↓↓↓

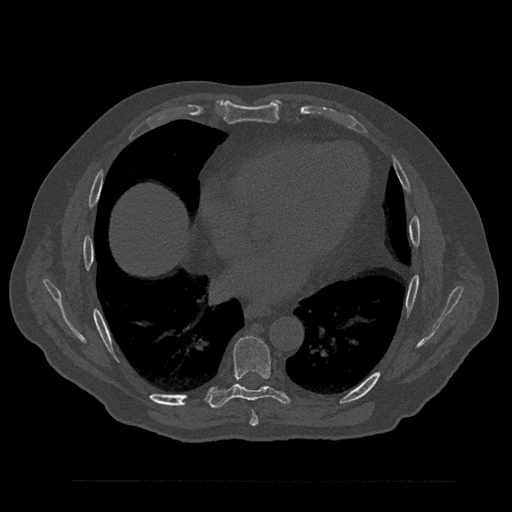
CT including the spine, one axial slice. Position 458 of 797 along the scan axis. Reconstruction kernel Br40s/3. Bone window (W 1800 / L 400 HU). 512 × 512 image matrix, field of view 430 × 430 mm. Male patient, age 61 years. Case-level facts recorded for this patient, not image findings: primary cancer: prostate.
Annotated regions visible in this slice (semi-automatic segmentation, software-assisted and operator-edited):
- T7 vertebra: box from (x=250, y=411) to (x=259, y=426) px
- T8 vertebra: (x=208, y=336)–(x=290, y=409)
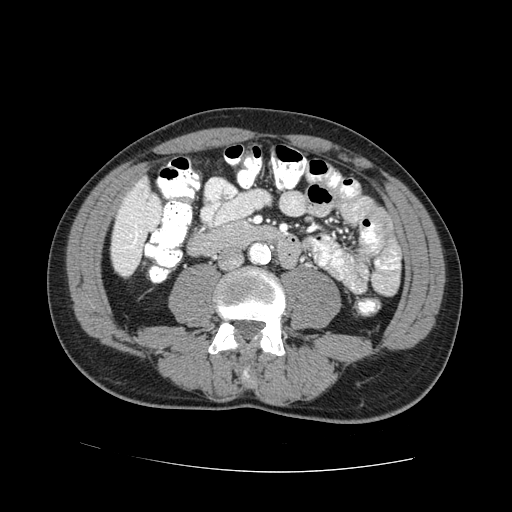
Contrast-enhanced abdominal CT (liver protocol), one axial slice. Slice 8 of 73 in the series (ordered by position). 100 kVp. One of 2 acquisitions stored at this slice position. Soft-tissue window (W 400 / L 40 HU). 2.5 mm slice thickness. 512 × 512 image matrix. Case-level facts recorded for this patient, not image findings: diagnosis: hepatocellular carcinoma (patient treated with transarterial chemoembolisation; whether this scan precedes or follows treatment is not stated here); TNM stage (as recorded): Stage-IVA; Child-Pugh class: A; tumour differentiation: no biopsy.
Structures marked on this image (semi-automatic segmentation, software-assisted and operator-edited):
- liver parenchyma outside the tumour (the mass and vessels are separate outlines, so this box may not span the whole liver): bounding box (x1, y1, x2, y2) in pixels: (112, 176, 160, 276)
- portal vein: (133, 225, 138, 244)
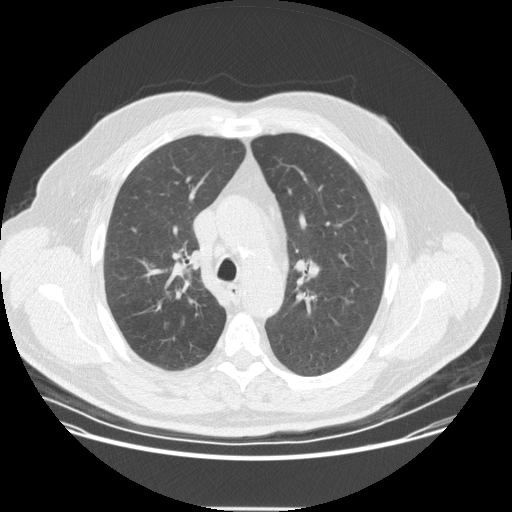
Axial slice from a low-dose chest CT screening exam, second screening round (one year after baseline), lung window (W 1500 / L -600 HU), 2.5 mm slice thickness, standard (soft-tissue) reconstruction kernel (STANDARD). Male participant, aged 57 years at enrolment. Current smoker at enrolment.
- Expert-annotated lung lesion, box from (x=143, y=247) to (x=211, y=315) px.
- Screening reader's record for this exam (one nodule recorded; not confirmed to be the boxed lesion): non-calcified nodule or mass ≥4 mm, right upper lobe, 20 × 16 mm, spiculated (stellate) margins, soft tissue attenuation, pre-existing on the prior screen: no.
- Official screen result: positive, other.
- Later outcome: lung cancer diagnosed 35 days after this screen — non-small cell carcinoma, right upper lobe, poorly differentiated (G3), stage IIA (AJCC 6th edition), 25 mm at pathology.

↑↑↑

Filter the preceding entries down to the lines with "vertebra".

- T7 vertebra: box from (x=250, y=411) to (x=259, y=426) px
- T8 vertebra: (x=208, y=336)–(x=290, y=409)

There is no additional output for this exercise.